Ma come? E’ già finito?
Sì, è già finito.
La mia mente ripercorre questi mesi di prove, passati
troppo rapidamente, e se ne va all'indietro, quando questo lavoro cominciò ad
essere pensato: ero appena uscito, non senza ferite, dal lavoro precedente.
Lo avevo pensato per tre protagonisti. Ma poi provai
ad immaginare a come sarebbero stati gli incontri delle prove e questo pensiero
già mi metteva dentro solitudine e tristezza. Allora ricavai altri ruoli per
creare un gruppo e non un trio. E’ così che è nata una bella squadra, ridotta
rispetto alle esperienze precedenti e rinnovata in tanti elementi.
Prova dopo prova, avvertivo sensazioni positive.
E così siamo arrivati allo spettacolo.
Certo, non senza qualche ansia. Una, ad esempio, era
quella legata all'uscita del libro da presentare. Proviamo ad immaginare una
presentazione di un libro che non c’è. Ma il sabato mattina è arrivato, e allora,
come dissi alla persona dal quale lo ricevetti: “Noi siamo pronti, solo gli
imprevisti ci possono fermare!”
Ma di imprevisti, questa volta, non ce ne sono stati.
La giornata è iniziata presto per me, con i preparativi
della mattina. Poi sono andato a cantare col coro durante la Messa. Infine, chiesa
messa sottosopra e via al montaggio della scenografia. Alla fine sarà
bellissima, con un caminetto che in molti hanno ritenuto vero.
Con un leggero ritardo abbiamo iniziato la prova
generale. Una breve pausa alla fine, giusto il tempo di cambiarmi e mettermi il
“costume”, ed era già tempo di inizio.
Avevo un leggero batticuore, ma le prime note della
sigla mi hanno caricato e sono entrato con la voglia di giocare. Sì, di
giocare. Non avevo provato interamente la mia parte, e così ho improvvisato qualcosa,
quel tanto per ben predisporre il pubblico e sdrammatizzare un po’. Il personaggio
da presentare, Don Paolino Contardi, è uno di quelli che pesa, per certi versi un
esempio ingombrante, anche per i suoi “colleghi”.
E il libro “Memorie” non è altro che la raccolta dei
suoi tanti appunti presi durante il periodo trascorso come sacerdote a
Montemurlo.
Poi è arrivato il momento della preghiera. Tutti gli
attori si sono schierati in linea tenendosi per mano, il pubblico in piedi e… “Padre
nostro…”. Sono riuscito a dire le prime due parole, poi ho proseguito
sottovoce. Ai più, forse, è potuto sembrare il segno di inizio, ma in realtà ho
abbassato la voce per non far sentire che ogni tanto… si rompeva.

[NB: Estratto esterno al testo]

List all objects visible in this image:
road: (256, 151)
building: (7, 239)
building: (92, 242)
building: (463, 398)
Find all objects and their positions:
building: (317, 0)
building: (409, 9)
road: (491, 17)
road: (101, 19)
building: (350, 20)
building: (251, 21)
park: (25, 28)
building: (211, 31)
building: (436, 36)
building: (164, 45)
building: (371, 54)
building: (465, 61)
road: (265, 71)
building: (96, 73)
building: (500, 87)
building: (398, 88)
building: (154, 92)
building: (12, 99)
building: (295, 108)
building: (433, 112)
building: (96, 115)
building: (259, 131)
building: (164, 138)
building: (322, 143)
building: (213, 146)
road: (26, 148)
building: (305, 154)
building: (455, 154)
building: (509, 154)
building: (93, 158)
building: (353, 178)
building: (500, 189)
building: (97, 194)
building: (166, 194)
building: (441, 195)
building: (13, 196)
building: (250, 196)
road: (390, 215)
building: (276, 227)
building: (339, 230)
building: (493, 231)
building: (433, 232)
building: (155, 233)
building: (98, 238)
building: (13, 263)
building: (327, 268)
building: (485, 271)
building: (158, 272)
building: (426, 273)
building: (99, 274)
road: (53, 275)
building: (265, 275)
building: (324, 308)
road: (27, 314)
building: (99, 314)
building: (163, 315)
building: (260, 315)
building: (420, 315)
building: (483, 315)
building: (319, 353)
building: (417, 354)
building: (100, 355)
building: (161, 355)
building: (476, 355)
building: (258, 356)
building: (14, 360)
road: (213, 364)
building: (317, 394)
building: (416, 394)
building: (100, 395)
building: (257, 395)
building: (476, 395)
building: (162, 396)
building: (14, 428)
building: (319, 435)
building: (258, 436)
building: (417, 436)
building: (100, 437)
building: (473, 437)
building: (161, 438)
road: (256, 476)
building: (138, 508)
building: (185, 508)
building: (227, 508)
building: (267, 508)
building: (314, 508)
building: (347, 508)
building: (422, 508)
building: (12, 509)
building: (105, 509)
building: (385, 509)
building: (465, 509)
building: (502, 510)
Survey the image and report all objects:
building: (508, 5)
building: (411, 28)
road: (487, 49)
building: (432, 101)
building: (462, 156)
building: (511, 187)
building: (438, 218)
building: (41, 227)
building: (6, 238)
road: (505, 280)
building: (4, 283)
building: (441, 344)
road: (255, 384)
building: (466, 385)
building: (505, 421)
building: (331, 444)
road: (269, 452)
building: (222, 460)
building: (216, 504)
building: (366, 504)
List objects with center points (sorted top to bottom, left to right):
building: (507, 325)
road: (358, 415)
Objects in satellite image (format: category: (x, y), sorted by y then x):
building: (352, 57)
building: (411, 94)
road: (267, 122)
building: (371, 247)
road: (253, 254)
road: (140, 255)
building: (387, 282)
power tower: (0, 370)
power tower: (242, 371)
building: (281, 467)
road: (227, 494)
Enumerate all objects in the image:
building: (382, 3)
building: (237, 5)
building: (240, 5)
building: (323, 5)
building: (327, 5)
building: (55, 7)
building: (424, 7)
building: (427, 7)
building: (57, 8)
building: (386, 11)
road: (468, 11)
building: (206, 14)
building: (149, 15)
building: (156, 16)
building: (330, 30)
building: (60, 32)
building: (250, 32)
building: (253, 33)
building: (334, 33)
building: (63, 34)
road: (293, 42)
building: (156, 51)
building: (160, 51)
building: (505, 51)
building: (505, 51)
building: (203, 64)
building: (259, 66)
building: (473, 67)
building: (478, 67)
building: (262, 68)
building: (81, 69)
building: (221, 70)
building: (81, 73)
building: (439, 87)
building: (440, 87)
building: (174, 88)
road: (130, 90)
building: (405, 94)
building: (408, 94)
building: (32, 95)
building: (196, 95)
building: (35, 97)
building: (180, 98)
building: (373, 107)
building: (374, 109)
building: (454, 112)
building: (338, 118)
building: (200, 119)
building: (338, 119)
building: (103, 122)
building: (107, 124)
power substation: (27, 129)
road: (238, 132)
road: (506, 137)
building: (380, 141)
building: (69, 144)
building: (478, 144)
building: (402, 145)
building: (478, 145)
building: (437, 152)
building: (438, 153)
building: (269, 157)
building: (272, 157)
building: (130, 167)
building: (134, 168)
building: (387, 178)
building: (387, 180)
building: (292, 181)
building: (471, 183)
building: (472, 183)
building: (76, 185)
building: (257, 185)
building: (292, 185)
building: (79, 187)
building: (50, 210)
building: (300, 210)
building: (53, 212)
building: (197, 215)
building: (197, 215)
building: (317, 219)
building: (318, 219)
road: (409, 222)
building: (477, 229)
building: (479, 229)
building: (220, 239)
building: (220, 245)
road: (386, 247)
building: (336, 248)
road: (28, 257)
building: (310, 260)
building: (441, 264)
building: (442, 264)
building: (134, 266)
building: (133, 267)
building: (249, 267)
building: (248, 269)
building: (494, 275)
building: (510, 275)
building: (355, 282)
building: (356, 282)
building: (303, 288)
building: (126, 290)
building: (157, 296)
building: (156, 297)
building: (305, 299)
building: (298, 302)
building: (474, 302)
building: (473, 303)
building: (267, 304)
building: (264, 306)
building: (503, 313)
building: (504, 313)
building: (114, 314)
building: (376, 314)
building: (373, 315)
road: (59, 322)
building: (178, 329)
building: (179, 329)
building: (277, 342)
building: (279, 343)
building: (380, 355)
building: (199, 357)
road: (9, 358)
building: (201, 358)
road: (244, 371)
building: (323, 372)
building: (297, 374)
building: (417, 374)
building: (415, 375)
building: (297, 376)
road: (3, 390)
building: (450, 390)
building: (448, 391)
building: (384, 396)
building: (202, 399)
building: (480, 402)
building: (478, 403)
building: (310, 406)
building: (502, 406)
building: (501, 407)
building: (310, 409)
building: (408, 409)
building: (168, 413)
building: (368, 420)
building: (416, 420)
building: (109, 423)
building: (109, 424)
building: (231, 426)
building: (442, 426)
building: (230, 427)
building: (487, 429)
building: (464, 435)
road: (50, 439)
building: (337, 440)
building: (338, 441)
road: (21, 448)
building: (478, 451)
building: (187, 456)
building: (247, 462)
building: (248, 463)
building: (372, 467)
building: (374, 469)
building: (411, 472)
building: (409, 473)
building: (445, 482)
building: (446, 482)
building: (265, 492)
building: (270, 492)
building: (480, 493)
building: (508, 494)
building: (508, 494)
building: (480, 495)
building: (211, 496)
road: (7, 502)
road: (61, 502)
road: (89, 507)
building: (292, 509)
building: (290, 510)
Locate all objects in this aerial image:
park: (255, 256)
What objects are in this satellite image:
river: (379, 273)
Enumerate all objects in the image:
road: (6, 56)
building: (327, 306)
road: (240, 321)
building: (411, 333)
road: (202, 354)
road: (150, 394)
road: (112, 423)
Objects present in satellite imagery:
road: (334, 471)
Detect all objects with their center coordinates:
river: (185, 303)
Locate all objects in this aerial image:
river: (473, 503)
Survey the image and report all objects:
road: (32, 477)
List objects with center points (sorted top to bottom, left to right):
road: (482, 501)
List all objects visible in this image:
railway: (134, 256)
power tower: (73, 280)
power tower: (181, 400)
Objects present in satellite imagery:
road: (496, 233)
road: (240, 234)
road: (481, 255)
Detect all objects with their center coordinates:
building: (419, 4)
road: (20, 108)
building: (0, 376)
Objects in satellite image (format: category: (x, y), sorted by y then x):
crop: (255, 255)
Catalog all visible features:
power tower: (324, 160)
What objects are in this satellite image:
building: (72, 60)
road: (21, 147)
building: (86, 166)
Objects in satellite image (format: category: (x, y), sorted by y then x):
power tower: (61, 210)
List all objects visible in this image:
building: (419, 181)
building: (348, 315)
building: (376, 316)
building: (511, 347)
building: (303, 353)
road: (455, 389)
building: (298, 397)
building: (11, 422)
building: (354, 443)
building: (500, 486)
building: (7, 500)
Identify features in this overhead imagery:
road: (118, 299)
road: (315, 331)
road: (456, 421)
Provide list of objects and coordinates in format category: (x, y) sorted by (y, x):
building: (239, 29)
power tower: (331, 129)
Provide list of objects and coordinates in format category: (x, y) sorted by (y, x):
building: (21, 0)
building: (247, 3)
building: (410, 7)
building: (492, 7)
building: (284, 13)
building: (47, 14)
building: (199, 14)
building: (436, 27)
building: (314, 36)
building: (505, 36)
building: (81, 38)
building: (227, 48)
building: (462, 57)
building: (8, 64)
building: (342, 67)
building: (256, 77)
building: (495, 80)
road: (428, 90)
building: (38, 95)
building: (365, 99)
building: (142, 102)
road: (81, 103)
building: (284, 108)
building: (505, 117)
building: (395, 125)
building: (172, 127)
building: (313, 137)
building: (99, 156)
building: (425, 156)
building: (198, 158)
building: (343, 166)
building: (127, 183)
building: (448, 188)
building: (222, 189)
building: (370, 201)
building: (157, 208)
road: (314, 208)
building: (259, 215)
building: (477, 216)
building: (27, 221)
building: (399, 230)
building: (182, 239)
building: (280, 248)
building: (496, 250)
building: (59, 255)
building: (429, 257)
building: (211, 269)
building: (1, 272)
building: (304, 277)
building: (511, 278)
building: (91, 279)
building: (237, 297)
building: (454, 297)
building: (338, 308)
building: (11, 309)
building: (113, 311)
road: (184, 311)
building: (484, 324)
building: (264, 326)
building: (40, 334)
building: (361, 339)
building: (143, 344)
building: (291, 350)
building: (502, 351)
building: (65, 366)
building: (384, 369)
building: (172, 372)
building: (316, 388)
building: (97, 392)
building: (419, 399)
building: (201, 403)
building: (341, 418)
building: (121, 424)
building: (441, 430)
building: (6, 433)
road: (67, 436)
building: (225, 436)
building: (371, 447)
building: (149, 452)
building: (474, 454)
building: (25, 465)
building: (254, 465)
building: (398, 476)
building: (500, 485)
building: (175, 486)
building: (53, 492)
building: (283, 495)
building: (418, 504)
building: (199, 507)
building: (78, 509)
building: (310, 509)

E poi la sigla della rappresentazione, le immagini
che l’accompagneranno per tutta la durata, le canzoni, la poesia, l’orchestra
invisibile formata da tre chitarristi, gli attori, quelli che parlano e quelli
che si muovono, e fra questi due magnifiche bambine alle quali sono particolarmente
affezionato.
Ed io? Io sono rimasto dietro a godermi le loro
gesta, aspettando il turno di dover dare voce, solo la voce, a Don Paolino. Con
il copione in mano, ormai un po’ spiegazzato e consumato, alzavo ogni tanto lo
sguardo all'insù per godermi le immagini e poi verso il tecnico del suono per avere
la conferma che tutto stesse procedendo bene. Quando i personaggi rientravano
dalla loro performance, esultavo in silenzio con strani versi da… stadio.
Eppure c’è stato un momento in cui mi sono sentito
solo. Alla fine, sulla canzone finale, tutti sono rientrati sul palco. Ecco, è
stato lì. Dietro ero rimasto solo io e i tecnici del suono e delle immagini, peraltro
due amici. Ma i compagni di questa avventura, quelli delle serate trascorse a
provare, cercando le soluzioni alle varie situazioni cambiando ove necessario,
quelli che mi hanno sopportato, adesso erano tutti sul palco. Lo so, dovevo
solo aspettare solamente un paio di minuti, il tempo che finisse l’ultima
strofa della canzone, e poi li avrei raggiunti per presentarli sul pezzo
musicale finale.
Li ho raggiunti, ma ho preferito presentarli solo a
musica finita. Desideravo che l’attenzione fosse solo per loro che, insieme a
tutti quelli che hanno lavorato nell'ombra, hanno reso possibile la riuscita
dello spettacolo, donando il loro tempo e la loro disponibilità per far
conoscere, di più, una persona che a Montemurlo ha dato tanto.
Tutto rose e fiori, dunque? No, ma questa volta ho
voluto gettare all'angolo le delusioni. Gettarle via, come quel copione
lanciato per aria alla fine. L’ultimo.